Start of DATA EXTRACT

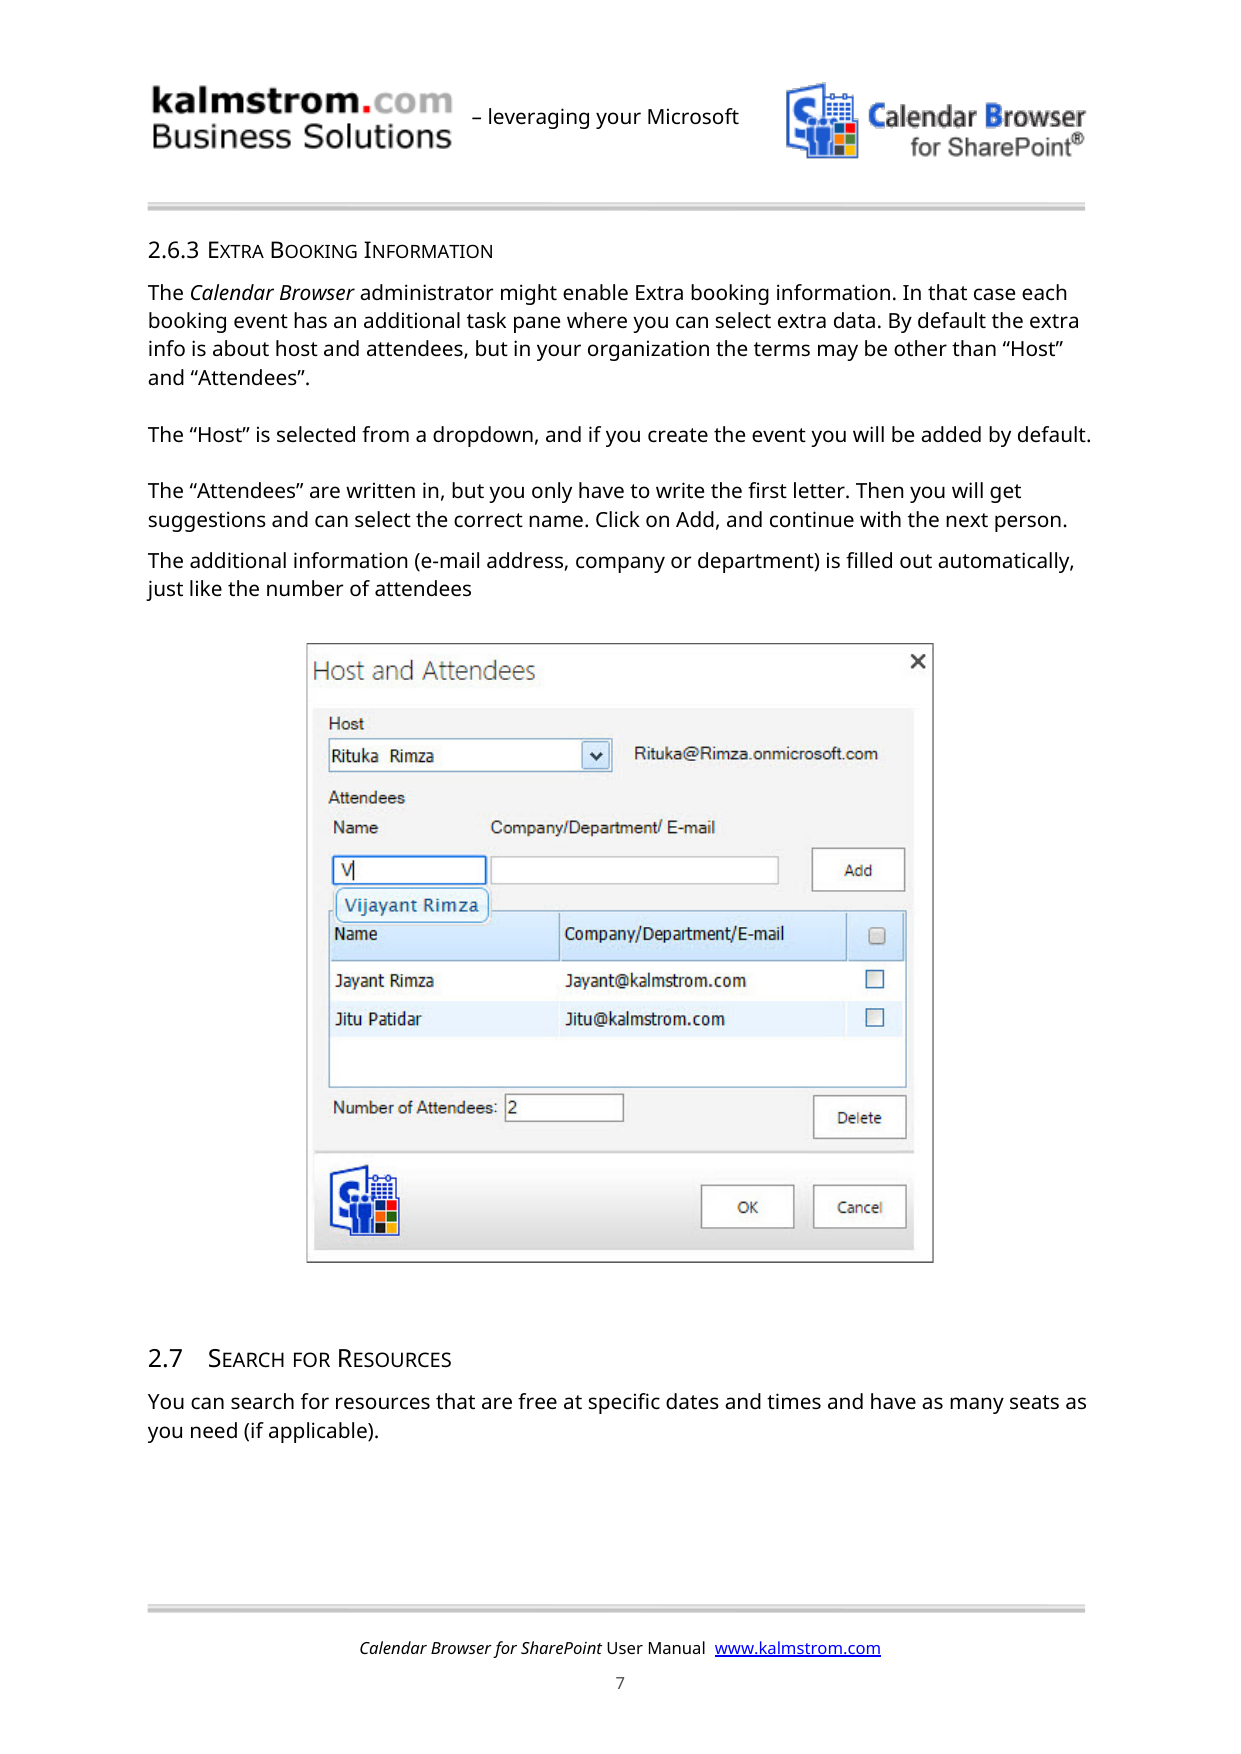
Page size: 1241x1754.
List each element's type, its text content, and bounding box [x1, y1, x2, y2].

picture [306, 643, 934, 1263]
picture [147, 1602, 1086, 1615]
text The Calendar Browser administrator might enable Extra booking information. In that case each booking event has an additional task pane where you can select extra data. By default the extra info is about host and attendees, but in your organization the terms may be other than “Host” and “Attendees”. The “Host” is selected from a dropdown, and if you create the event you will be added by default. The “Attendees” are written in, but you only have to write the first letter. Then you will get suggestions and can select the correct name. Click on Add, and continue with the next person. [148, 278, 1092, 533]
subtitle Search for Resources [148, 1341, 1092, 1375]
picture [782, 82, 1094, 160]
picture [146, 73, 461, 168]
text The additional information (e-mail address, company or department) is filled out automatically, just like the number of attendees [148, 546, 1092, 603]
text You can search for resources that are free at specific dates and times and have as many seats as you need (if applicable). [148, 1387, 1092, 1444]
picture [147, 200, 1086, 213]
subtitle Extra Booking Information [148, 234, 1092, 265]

End of DATA EXTRACT

● TASK OBJECTIVE
Give the number of lines in the records above in which the word "subtitle" appears. Include no other text.

● YOUR SOLUTION
2